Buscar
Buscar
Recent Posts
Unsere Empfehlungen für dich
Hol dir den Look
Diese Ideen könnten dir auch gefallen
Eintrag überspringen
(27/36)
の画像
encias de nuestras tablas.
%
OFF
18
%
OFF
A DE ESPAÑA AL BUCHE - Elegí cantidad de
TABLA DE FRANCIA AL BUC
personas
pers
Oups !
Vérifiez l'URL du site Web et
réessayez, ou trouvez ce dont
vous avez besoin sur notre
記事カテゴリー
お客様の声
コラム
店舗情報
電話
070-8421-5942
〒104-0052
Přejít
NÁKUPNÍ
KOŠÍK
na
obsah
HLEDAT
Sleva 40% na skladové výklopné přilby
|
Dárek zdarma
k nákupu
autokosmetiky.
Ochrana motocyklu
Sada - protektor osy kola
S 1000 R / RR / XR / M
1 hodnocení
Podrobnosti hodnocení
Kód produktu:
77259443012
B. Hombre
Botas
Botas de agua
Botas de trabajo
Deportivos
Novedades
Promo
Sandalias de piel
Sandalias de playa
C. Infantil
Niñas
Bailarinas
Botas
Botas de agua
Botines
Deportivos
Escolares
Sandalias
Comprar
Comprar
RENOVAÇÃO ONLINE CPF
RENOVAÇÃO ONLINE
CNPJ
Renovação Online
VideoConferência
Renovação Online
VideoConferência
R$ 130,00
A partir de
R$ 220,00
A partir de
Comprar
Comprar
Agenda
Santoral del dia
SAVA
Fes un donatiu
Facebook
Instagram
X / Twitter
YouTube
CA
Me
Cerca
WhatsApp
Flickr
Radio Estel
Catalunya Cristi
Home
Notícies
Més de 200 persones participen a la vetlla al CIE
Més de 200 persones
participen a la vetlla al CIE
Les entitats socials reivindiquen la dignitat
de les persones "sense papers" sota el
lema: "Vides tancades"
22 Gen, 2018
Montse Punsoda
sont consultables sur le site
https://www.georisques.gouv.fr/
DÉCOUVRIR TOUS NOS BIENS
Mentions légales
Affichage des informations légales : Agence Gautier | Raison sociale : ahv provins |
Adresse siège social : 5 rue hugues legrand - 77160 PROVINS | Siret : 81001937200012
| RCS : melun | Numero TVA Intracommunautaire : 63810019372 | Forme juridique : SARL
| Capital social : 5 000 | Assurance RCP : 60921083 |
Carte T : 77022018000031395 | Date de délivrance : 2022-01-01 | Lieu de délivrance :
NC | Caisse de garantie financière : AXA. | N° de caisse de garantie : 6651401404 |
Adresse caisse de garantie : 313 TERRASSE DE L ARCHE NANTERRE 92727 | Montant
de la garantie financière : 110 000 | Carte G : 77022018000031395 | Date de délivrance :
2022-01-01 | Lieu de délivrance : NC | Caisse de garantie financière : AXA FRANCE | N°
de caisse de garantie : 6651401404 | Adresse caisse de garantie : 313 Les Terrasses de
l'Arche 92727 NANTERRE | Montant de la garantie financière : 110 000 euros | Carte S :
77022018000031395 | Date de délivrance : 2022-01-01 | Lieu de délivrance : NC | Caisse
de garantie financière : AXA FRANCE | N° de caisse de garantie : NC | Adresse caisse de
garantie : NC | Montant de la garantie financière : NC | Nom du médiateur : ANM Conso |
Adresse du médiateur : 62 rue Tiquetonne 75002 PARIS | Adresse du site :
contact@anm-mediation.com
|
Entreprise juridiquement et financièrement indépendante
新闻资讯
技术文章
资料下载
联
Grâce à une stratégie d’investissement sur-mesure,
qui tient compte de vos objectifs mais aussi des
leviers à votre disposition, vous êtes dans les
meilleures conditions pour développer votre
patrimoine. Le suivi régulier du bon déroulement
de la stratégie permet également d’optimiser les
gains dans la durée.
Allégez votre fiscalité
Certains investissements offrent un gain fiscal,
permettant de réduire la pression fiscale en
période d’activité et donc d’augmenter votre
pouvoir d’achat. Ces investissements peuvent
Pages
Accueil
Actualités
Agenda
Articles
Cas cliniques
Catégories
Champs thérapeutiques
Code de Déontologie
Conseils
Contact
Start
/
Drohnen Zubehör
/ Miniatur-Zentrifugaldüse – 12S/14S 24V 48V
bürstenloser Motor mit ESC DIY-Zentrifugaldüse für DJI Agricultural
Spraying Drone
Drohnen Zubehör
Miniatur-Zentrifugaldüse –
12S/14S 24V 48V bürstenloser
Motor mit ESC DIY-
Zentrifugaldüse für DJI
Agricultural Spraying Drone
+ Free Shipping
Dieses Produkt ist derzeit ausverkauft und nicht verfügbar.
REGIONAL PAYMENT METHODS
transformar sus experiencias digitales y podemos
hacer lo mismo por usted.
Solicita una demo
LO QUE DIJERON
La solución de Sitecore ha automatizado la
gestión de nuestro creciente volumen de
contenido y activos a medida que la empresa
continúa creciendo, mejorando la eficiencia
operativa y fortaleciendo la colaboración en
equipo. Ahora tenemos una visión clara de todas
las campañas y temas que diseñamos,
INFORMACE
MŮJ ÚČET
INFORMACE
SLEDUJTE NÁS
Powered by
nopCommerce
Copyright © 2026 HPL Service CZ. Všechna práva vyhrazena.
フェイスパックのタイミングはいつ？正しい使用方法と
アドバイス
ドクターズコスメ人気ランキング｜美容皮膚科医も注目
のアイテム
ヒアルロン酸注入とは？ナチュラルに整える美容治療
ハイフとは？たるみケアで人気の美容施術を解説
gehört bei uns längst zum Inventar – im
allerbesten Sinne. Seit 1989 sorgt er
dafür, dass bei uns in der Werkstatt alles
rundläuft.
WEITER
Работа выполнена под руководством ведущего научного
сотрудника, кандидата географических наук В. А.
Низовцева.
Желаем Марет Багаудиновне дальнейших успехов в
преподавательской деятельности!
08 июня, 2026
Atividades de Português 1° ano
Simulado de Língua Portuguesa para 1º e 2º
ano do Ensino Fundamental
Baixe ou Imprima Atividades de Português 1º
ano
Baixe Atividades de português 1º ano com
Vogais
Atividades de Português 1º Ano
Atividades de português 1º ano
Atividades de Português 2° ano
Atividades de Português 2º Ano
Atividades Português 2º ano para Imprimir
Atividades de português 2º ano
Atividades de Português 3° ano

# Exercise instructions:
Work through the entries above and report the number of lines that include "garantie", with nothing else.

# Task response:
8